Annie Morrill Smith (February 13, 1856 - November 11, 1946) was an American botanist and bryologist from Brooklyn. She was a largely self-taught scientist, and became an important member of the Sullivant Moss Society. From 1906 to 1911 she acted as the sole editor of The Bryologist. She also published a number of important genealogical books.

== Early life and education ==
Born Annie Elizabeth Morrill, she was a daughter of Cynthia (Langdon) and Henry Edwin Morrill, M.D. She was educated at Packer Collegiate Institute, and in 1880 married Hugh Montgomery Smith.

When she was young, Annie Morrill Smith had studied botany abroad, and became interested in bryophytes and lichens. She was acquainted with Elizabeth Gertrude Britton and Abel Joel Grout, cofounders of the Sullivant Moss Society.

== Career ==
Following the unexpected death of her husband in 1897, Smith became associate editor of The Bryologist, a journal published by the Sullivant Moss Society.

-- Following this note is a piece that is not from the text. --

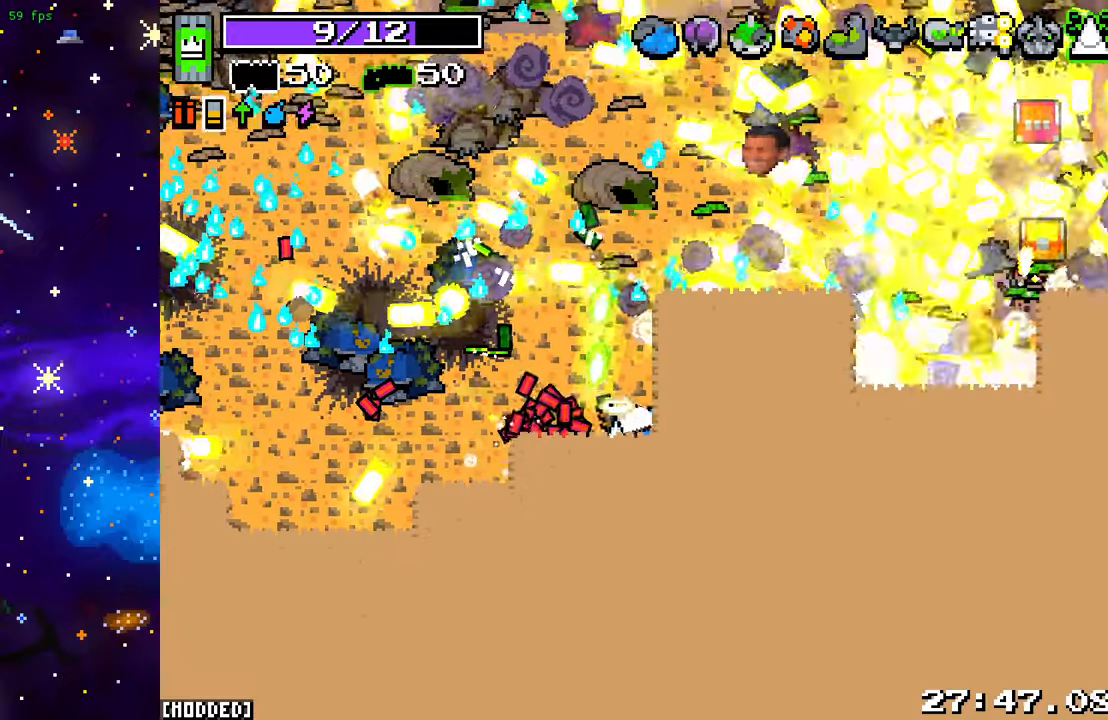
{"buttons": [], "left_stick": "up", "right_stick": "up-right", "events": [[67, "left_stick", "up-right"], [200, "left_stick", "up"]]}
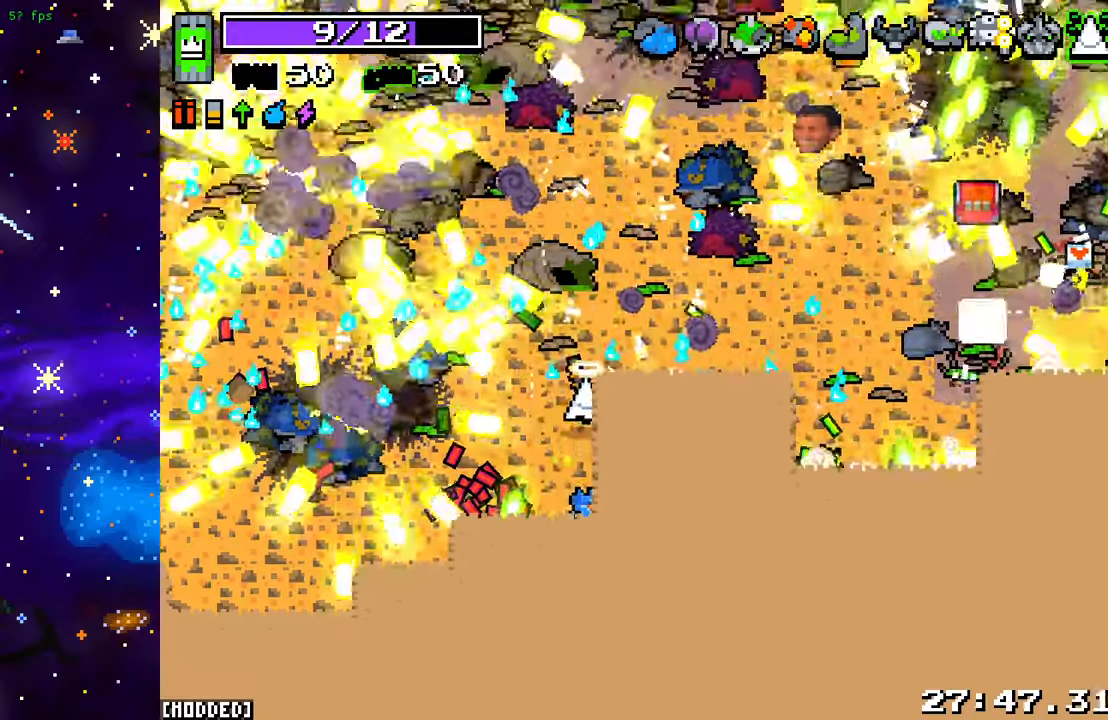
{"buttons": [], "left_stick": "right", "right_stick": "up-right", "events": [[100, "left_stick", "right"]]}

In 1905, she became the formal editor and served in this role until 1911. During this time, Smith used much of her personal wealth to keep the Society solvent. She served as treasurer of the Society for 10 years; she was vice president for seven years; and president for two years.

Smith also published several genealogical books, including From One Generation To Another (1906) about the Langdon family, Morrill Kindred in America (1914) about the Morrills, and Ancestors of Henry Montgomery Smith and Catherine Forshee (1921). She is buried at Green-Wood Cemetery, Brooklyn.